Tuesday, February 22, 2011

Awareness

Monday Night:  I am sitting here alone having just clocked out after a twelve hour plus day trying to sort through a brand new task that is turning out to be very intricate and sort of scary since I'm the only breadwinner of my scattered family and I'm only vaguely confident - no, not even - that I am working in the right direction.  And, I've got two days to wrap up what I'm working on and then four more reports just about like it.  Good thing I have no life outside these walls right now.  Speaking of which, snow is falling thickly outside.  I need to layer up one more time to take Cheyenne out for a final walk and hope I can even see where we're going.  I like the snow, but it's more fun to only have to walk the dog three times a day in it.  When we trudge out there in a few minutes, that'll make five, which I guess is symmetry because five inches of snow has fallen since about noon.  She picked a hell of a day to get restless on me.  For her part, she's loving the weather.  Something in her Husky DNA seems to be telling her this is her element.  Well, she could live in an igloo out there if it would make her happy if only I had a fence.  So, at some point soon I need to push forward on that little task - if some contractor can find the ground somewhere underneath all that snow.  Overwhelmed?  Yeah, I would say so - because that's just the tip of the snowy iceberg.  Yet, I spent much of today pondering on what this week is in the larger worldview.  No, not President's Day.  Well, yes, it is that, but this is National Eating Disorder Awareness Week.  I am oh so aware, as I sit here in my snowy little house, of ED.  It occurs to me that, whether this house is haunted or not (that's another story for another time), our family continues to be haunted by The Beast.  The very fact that I've temporarily ripped our family apart is not indirectly related to Kelsey's eating disorder.

ED is a disease that every family member is impacted by.  I suppose that is true of any life altering illness, but I tend to believe the damage runs a bit deeper and longer with ED.  I think of Marissa and all that she endured, in large part because she was growing up in the shadow of Kelsey's struggles.  I've seen that repeat itself in other families - the other siblings, particularly younger ones, really suffer because of the enormity of battling the disease.  Our marriage was strained to the breaking point early on until we finally got it in gear and learned how to conduct ourselves a bit better.  Those bonds risked breaking again in the wake of Kelsey's death and my husband's walking away from his job, enveloped in his grief.  Now, at least briefly, we live apart because I cannot face living in the house where the drama played out.   But all that is minor in comparison to the fact that we lost our first born daughter.  We live with that on a daily basis.  We always will.  We will always feel the hole The Beast made right down the center of our lives.

And that's just us.  What about our lost daughter?  What about what she went through?  I have her journals.
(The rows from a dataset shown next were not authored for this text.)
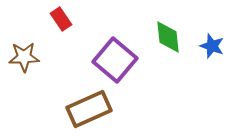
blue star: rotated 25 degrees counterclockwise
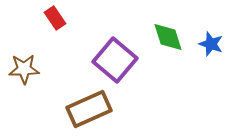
red rectangle: moved 6 px left, 1 px up
green diamond: rotated 12 degrees counterclockwise
blue star: moved 1 px left, 2 px up
brown star: moved 12 px down
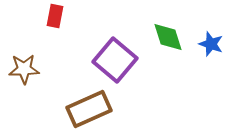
red rectangle: moved 2 px up; rotated 45 degrees clockwise
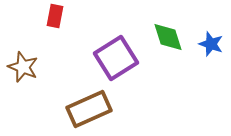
purple square: moved 1 px right, 2 px up; rotated 18 degrees clockwise
brown star: moved 1 px left, 2 px up; rotated 24 degrees clockwise
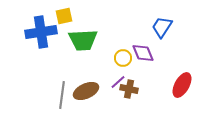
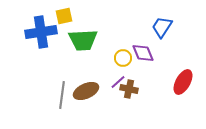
red ellipse: moved 1 px right, 3 px up
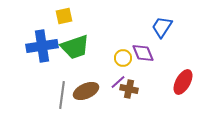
blue cross: moved 1 px right, 14 px down
green trapezoid: moved 8 px left, 7 px down; rotated 16 degrees counterclockwise
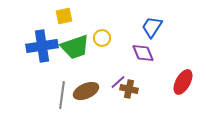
blue trapezoid: moved 10 px left
yellow circle: moved 21 px left, 20 px up
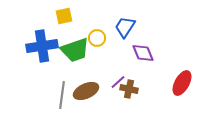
blue trapezoid: moved 27 px left
yellow circle: moved 5 px left
green trapezoid: moved 3 px down
red ellipse: moved 1 px left, 1 px down
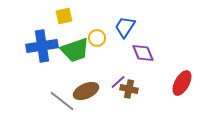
gray line: moved 6 px down; rotated 60 degrees counterclockwise
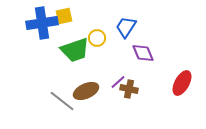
blue trapezoid: moved 1 px right
blue cross: moved 23 px up
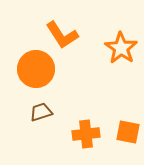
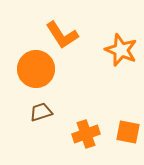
orange star: moved 2 px down; rotated 12 degrees counterclockwise
orange cross: rotated 12 degrees counterclockwise
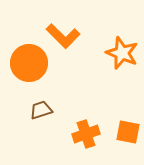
orange L-shape: moved 1 px right, 1 px down; rotated 12 degrees counterclockwise
orange star: moved 1 px right, 3 px down
orange circle: moved 7 px left, 6 px up
brown trapezoid: moved 2 px up
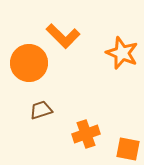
orange square: moved 17 px down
They are packed carefully and stored in the attic.  I can't quite bring myself to read them yet - not since preparing for her funeral have I scanned through them.  But, I did then, and what I was struck with was how she suffered.  Not physically - we could see that clearly enough - but mentally.  That's why I can't read them now.  Not because I'll see the teenage rants and rages against us as parents.  There would be that in spades, I'm sure.  Try reading any teenager's journals.  It's the conflict she had within herself about the disease that engulfed her and imagining a person you love living like that.  The world has lost her art, her potential, her voice that she used to try and reach out to other individuals suffering as she did.  There are no winners here.  Other than The Beast, I guess.

So, here we are entering into a week designed to increase awareness about this awful disease.  I looked on the website designed to advertise volunteer opportunities in the greater Pittsburgh area.  I also looked on the NEDA site for events in the area.  Nothing.  I know people in the city grapple with their own ED beast.  Do they have resources?  Do they feel, like we did originally, very, very alone?  I'm not sure.  I confess I'm conflicted about trying to find out.  I've struggled all along with being active volunteering with the disease.  I lived with it for so long, it's sometimes painful to remain involved with it.  But, then at other times, I feel that I HAVE to work to eradicate it, and I feel a burning passion to DO SOMETHING.  I don't know if this normal or not, this conflict.  Is any of what we've gone through over the last year and a half normal?

But, in Austin, at least, AFED will carry on with their mission.  They will close the week out with the You Are Beautiful II Silent Art Auction.  Once again, some of our friends have donated art.  Some of Kelsey's work will be there.  This way she gets to live on and she gets to help others the way I know she tried to.  For my readers who are there, go and support their efforts.  Come home with some beautiful art, and be aware of this disease, because it is real.  I am aware of it every damn day.

2 comments:

  1. I'm on the NEDA website right now registering with them and I've gotten to the "Yes, I would like to receive postal mail from NEDA" check box. I put [y]our address down, so I'm asking permission to have NEDA mail sent to you. I don't want to upset you or hurt you.. I think I'm just going to put my concordia address right now.. I can go back and change it

    ReplyDelete
  2. That's fine. I get emails from them as it is because I've donated in the past.